ABOUT THIS TASK = Copy each line from the data that has the word "median" in it.

(RECORDS PROVIDED begins)

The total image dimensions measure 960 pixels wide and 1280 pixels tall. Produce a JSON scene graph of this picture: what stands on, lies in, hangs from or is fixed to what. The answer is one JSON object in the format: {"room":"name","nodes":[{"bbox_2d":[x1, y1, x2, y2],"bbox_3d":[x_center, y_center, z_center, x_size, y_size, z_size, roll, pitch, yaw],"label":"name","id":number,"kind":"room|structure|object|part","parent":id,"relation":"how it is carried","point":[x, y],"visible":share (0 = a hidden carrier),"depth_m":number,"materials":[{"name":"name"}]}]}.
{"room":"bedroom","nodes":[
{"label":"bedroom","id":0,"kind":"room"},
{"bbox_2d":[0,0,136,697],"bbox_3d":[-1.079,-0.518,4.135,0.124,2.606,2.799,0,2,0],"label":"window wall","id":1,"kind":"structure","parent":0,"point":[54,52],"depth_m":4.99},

(RECORDS PROVIDED ends)
(RECORDS PROVIDED begins)

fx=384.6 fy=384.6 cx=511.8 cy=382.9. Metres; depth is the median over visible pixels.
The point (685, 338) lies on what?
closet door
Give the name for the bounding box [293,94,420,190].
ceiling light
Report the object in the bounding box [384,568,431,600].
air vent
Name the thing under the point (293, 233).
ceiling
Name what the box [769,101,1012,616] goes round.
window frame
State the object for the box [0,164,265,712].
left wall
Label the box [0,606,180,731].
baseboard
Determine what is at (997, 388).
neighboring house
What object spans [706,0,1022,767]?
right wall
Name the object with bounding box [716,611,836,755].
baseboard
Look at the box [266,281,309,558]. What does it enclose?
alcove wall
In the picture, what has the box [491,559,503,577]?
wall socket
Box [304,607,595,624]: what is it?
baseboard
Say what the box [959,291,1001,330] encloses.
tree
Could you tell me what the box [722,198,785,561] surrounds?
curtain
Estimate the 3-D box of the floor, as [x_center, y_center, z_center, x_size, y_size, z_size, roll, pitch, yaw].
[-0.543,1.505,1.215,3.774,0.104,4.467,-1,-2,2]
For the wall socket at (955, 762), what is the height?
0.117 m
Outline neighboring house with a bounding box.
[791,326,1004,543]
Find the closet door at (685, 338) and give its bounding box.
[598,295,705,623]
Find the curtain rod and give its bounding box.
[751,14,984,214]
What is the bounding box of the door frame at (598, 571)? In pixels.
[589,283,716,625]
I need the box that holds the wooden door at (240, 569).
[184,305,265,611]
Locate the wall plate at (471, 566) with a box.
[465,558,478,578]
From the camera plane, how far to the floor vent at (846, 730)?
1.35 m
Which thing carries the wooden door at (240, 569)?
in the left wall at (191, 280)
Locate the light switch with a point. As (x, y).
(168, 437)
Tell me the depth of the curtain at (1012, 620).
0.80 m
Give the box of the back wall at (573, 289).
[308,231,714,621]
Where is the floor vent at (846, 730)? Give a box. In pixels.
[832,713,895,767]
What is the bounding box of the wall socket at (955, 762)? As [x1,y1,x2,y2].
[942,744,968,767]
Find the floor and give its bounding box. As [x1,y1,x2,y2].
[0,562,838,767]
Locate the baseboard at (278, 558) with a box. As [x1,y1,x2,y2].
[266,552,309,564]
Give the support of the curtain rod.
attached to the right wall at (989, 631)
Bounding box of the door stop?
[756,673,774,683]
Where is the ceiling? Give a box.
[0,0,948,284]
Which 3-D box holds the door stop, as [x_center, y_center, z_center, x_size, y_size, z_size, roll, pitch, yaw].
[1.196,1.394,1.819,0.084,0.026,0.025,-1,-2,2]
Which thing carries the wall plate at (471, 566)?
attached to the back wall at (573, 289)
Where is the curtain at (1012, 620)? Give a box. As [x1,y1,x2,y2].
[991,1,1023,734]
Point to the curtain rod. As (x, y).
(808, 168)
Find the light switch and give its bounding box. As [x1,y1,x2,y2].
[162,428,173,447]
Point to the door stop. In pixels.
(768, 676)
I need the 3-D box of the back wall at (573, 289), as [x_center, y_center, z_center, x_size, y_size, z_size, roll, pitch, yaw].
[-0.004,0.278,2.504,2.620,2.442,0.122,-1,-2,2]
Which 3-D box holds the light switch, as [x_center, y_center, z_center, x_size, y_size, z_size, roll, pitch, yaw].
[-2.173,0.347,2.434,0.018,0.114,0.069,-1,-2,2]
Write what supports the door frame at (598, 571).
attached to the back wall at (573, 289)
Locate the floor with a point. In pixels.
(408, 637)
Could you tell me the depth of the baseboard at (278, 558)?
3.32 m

(RECORDS PROVIDED ends)
(RECORDS PROVIDED begins)

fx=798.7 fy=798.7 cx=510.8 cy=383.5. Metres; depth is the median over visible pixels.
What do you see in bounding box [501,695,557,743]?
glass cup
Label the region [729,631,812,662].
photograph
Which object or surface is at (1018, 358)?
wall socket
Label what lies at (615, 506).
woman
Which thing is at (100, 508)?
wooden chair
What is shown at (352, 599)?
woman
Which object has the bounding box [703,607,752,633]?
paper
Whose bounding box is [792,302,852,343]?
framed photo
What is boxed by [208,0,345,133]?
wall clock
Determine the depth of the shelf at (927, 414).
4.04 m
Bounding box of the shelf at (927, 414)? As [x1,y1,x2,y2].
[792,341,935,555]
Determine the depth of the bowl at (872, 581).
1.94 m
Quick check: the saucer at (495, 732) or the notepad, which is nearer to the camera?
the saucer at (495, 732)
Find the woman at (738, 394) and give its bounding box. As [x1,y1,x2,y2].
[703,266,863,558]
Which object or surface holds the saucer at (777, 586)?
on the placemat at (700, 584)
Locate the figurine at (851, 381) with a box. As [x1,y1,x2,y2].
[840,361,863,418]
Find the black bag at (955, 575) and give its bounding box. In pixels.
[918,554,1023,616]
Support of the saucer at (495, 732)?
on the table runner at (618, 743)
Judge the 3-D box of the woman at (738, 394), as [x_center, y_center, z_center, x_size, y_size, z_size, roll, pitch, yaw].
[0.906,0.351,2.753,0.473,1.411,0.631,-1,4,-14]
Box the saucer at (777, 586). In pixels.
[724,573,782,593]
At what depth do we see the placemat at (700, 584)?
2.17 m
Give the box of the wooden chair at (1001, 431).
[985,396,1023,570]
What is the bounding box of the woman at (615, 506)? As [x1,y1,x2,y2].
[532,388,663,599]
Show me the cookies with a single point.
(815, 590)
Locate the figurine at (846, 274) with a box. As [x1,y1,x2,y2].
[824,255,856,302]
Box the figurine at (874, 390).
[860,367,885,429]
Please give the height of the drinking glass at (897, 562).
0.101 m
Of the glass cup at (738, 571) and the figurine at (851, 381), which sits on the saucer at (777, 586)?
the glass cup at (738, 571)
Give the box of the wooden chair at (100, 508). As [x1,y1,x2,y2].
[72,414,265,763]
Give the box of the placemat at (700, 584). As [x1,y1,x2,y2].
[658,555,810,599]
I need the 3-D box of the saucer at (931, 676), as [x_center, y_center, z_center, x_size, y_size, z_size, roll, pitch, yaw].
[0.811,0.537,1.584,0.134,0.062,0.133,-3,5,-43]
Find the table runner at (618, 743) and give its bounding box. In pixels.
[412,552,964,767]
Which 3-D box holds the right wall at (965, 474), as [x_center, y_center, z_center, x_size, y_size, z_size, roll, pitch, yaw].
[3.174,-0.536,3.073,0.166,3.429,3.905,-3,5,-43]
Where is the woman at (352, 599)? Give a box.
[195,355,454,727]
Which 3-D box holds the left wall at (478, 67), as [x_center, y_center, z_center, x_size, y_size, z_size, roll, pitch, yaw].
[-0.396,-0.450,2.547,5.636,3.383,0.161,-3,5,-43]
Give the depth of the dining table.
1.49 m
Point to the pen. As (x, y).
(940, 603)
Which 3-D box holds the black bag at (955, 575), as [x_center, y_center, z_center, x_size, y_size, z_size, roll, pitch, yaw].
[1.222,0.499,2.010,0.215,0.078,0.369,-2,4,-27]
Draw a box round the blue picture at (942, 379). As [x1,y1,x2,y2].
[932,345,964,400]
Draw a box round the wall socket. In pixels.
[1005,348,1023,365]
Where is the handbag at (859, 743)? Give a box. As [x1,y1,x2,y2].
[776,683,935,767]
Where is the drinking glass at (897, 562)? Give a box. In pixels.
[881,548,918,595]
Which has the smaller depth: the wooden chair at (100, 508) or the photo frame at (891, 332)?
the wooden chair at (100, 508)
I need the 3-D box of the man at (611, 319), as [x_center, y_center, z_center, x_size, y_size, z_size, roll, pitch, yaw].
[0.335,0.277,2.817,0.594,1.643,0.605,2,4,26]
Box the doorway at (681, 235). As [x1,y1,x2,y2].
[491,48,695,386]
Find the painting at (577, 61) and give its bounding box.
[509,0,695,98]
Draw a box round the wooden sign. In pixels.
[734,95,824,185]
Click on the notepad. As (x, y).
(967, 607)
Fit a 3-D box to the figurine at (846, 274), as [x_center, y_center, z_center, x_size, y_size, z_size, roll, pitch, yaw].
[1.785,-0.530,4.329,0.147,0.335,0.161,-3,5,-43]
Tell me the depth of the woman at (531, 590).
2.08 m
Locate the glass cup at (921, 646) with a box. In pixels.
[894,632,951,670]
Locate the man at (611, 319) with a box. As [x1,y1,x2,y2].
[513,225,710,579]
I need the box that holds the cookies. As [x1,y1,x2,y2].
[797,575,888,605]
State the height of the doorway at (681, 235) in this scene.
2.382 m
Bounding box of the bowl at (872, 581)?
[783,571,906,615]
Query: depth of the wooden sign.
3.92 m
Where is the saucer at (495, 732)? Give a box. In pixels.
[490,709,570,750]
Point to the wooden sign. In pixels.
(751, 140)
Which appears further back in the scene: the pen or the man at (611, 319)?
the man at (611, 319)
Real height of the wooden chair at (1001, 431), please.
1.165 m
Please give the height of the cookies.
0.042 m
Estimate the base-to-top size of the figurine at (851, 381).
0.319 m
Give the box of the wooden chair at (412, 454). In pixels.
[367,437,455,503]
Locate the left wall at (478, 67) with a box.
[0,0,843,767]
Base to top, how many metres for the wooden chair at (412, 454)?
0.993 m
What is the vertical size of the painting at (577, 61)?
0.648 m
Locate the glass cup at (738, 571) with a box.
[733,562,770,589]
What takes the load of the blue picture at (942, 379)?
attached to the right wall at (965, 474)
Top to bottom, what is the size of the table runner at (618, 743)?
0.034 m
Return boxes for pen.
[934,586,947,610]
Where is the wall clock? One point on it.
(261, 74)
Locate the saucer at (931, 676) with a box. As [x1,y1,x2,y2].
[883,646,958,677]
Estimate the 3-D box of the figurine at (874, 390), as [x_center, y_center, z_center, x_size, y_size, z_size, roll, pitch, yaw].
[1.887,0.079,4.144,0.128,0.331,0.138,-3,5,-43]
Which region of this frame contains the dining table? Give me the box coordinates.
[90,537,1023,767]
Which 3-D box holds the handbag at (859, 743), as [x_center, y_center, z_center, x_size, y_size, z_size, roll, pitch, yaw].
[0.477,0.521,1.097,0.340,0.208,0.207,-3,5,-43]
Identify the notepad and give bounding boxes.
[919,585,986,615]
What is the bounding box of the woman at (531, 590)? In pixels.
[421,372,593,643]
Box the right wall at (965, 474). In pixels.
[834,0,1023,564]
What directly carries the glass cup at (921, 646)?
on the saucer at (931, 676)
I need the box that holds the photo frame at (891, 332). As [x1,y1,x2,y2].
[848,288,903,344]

(RECORDS PROVIDED ends)

FINISHED EXERCISE =
fx=384.6 fy=384.6 cx=511.8 cy=382.9. Metres; depth is the median over visible pixels.
fx=798.7 fy=798.7 cx=510.8 cy=383.5. Metres; depth is the median over visible pixels.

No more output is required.